= Data records =
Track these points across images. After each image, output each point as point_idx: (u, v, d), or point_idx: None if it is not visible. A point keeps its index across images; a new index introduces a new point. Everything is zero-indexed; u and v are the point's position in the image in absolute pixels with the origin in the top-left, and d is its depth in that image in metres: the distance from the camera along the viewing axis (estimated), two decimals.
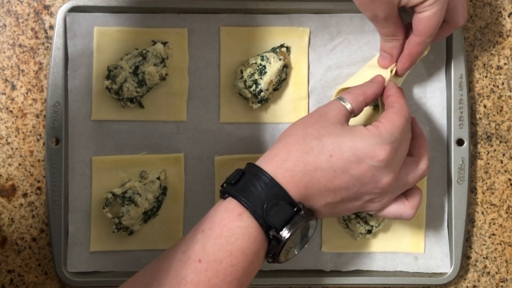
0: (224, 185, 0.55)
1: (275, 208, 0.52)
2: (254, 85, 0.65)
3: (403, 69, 0.62)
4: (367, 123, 0.64)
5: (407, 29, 0.61)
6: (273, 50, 0.67)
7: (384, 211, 0.58)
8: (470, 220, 0.70)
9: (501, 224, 0.70)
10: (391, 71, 0.62)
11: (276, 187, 0.53)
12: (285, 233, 0.53)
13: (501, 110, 0.70)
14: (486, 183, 0.70)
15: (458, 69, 0.67)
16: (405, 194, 0.59)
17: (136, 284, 0.52)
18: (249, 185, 0.53)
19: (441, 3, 0.57)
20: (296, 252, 0.56)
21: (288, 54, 0.67)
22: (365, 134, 0.55)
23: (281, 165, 0.54)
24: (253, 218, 0.52)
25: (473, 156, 0.69)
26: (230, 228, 0.52)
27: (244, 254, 0.52)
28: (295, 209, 0.53)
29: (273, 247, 0.53)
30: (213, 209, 0.54)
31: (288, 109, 0.68)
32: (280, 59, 0.65)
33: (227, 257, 0.51)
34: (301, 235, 0.55)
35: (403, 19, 0.60)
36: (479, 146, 0.70)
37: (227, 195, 0.54)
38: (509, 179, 0.70)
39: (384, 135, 0.55)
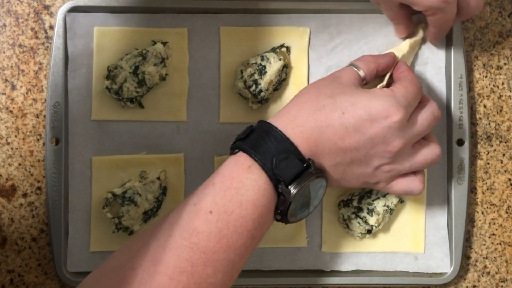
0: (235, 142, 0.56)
1: (284, 162, 0.53)
2: (254, 85, 0.65)
3: (434, 40, 0.66)
4: None
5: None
6: (273, 50, 0.67)
7: (394, 186, 0.58)
8: (470, 220, 0.70)
9: (501, 224, 0.70)
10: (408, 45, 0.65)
11: (286, 142, 0.53)
12: (293, 188, 0.53)
13: (501, 110, 0.70)
14: (486, 183, 0.70)
15: (458, 69, 0.67)
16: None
17: (146, 236, 0.53)
18: (258, 140, 0.54)
19: (444, 10, 0.58)
20: (304, 214, 0.56)
21: (288, 54, 0.67)
22: (380, 94, 0.55)
23: (292, 121, 0.55)
24: (262, 171, 0.53)
25: (473, 156, 0.69)
26: (240, 180, 0.52)
27: (254, 205, 0.52)
28: (305, 165, 0.53)
29: (282, 202, 0.53)
30: (223, 164, 0.55)
31: None
32: (280, 59, 0.65)
33: (237, 208, 0.52)
34: (311, 195, 0.55)
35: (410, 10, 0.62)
36: (479, 146, 0.70)
37: (237, 150, 0.55)
38: (509, 179, 0.70)
39: (399, 98, 0.55)
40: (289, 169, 0.53)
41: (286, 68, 0.66)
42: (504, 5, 0.70)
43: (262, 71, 0.65)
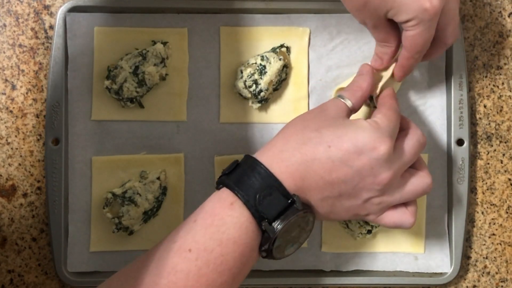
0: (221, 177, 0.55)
1: (268, 198, 0.52)
2: (254, 85, 0.65)
3: (398, 77, 0.62)
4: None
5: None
6: (273, 50, 0.67)
7: (384, 219, 0.57)
8: (470, 220, 0.70)
9: (501, 224, 0.70)
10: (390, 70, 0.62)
11: (270, 178, 0.52)
12: (277, 225, 0.52)
13: (501, 110, 0.70)
14: (486, 183, 0.70)
15: (458, 69, 0.67)
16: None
17: (126, 275, 0.52)
18: (243, 175, 0.53)
19: (426, 25, 0.55)
20: (292, 250, 0.55)
21: (288, 54, 0.67)
22: (365, 126, 0.54)
23: (277, 156, 0.54)
24: (245, 208, 0.52)
25: (473, 156, 0.69)
26: (222, 217, 0.52)
27: (235, 244, 0.51)
28: (289, 200, 0.52)
29: (266, 240, 0.52)
30: (207, 200, 0.54)
31: (288, 109, 0.68)
32: (280, 59, 0.65)
33: (218, 246, 0.51)
34: (298, 231, 0.54)
35: (399, 28, 0.59)
36: (479, 146, 0.70)
37: (221, 186, 0.54)
38: (509, 179, 0.70)
39: (384, 128, 0.54)
40: (273, 205, 0.52)
41: (286, 68, 0.66)
42: (504, 5, 0.70)
43: (262, 71, 0.65)
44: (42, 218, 0.68)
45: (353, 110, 0.58)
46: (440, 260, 0.68)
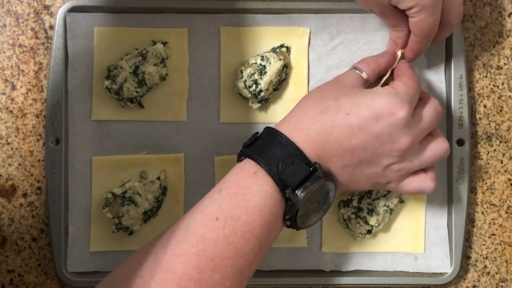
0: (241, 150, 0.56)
1: (290, 167, 0.53)
2: (254, 85, 0.65)
3: (409, 58, 0.63)
4: None
5: None
6: (273, 50, 0.67)
7: (405, 186, 0.58)
8: (470, 220, 0.70)
9: (501, 224, 0.70)
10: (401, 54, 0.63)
11: (292, 146, 0.53)
12: (300, 193, 0.52)
13: (501, 110, 0.70)
14: (486, 183, 0.70)
15: (458, 69, 0.67)
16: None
17: (153, 244, 0.53)
18: (264, 146, 0.54)
19: (429, 10, 0.57)
20: (315, 219, 0.56)
21: (288, 54, 0.67)
22: (382, 92, 0.55)
23: (297, 125, 0.55)
24: (268, 176, 0.53)
25: (473, 156, 0.69)
26: (246, 186, 0.52)
27: (261, 211, 0.52)
28: (311, 168, 0.53)
29: (290, 208, 0.53)
30: (230, 171, 0.55)
31: (288, 109, 0.67)
32: (280, 59, 0.65)
33: (244, 214, 0.52)
34: (320, 199, 0.55)
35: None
36: (479, 146, 0.70)
37: (243, 157, 0.55)
38: (509, 179, 0.70)
39: (402, 94, 0.55)
40: (296, 173, 0.53)
41: (286, 68, 0.66)
42: (504, 5, 0.70)
43: (262, 71, 0.65)
44: (42, 218, 0.68)
45: (367, 81, 0.59)
46: (440, 260, 0.68)
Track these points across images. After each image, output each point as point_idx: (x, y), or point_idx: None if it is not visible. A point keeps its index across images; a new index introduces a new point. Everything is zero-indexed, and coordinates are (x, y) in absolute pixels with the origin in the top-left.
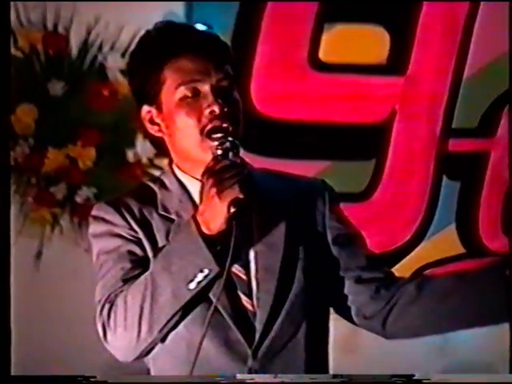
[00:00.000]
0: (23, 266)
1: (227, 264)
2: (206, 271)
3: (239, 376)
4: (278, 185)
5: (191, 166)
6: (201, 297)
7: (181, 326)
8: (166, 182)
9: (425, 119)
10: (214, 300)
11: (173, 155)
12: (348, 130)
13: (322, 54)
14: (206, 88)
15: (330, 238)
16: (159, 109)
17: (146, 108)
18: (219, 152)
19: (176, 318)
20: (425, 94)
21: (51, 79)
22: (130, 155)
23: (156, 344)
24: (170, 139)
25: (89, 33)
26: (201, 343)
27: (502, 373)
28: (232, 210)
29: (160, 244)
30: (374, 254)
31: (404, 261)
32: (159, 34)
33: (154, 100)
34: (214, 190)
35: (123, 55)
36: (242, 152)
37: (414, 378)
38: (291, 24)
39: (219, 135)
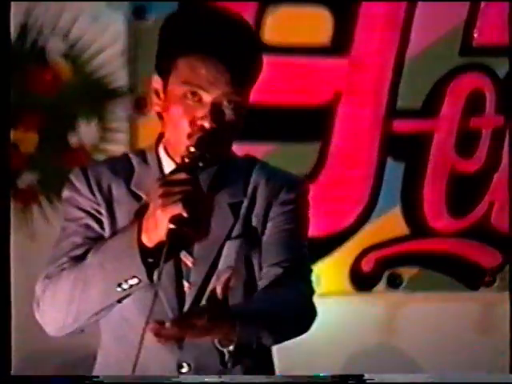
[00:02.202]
0: None
1: (156, 280)
2: (136, 280)
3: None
4: (244, 175)
5: (174, 152)
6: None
7: (130, 316)
8: (148, 157)
9: (369, 100)
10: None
11: (164, 133)
12: (293, 112)
13: (265, 36)
14: (207, 99)
15: (266, 232)
16: (165, 87)
17: (156, 78)
18: (186, 160)
19: (105, 311)
20: (369, 75)
21: None
22: (72, 140)
23: (87, 326)
24: (165, 117)
25: (28, 16)
26: (141, 341)
27: (502, 373)
28: (171, 226)
29: (118, 220)
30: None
31: (349, 242)
32: (185, 18)
33: (164, 75)
34: (159, 202)
35: (64, 38)
36: None
37: (364, 378)
38: (234, 6)
39: (197, 145)
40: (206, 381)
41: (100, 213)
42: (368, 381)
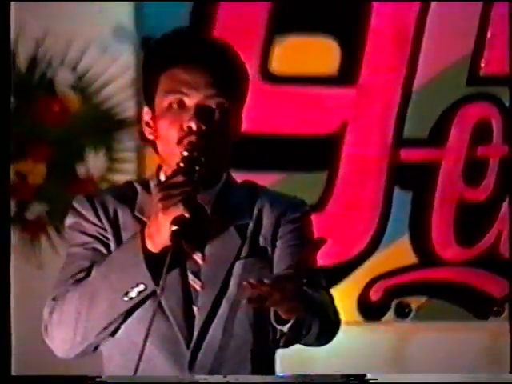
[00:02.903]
0: None
1: (160, 284)
2: (142, 287)
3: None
4: (246, 198)
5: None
6: (143, 303)
7: (133, 331)
8: (151, 185)
9: (376, 129)
10: (166, 311)
11: (160, 160)
12: (300, 142)
13: (272, 66)
14: (190, 102)
15: (276, 251)
16: (153, 112)
17: (146, 109)
18: (181, 165)
19: (114, 326)
20: (376, 104)
21: None
22: (81, 171)
23: (98, 344)
24: (158, 144)
25: (37, 47)
26: (141, 353)
27: (502, 373)
28: (173, 227)
29: None
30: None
31: (357, 271)
32: (165, 41)
33: (151, 102)
34: (160, 205)
35: (73, 70)
36: None
37: (366, 378)
38: (242, 36)
39: (189, 150)
40: (212, 381)
41: (107, 238)
42: (371, 381)
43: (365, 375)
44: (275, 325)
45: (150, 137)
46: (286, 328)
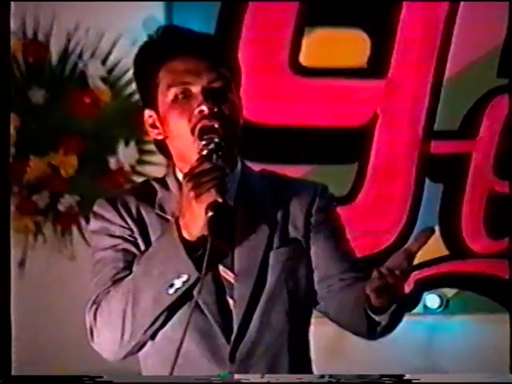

= What the task requires =
Show every line in the records above that contains the word "index".

= Completed exercise =
Track these points across images. After each image, output each point as point_idx: (u, v, d), or point_idx: None if it is not visible. A point keeps its index across images; a new index introduces a new point. Everything is zero-indexed; u and v are the point's position in the image in absolute pixels with the origin in the top-left, and d is its depth in that image in metres: the distance from the camera along the viewing axis (estimated), two decimals.
Track these points across images. After each image, output each point as point_idx: (x, y), or point_idx: None if it is not visible. A point keeps its index across images; a new index introduces a new point. Everything is zero-indexed, and coordinates are (x, y) in absolute pixels with the origin in the top-left.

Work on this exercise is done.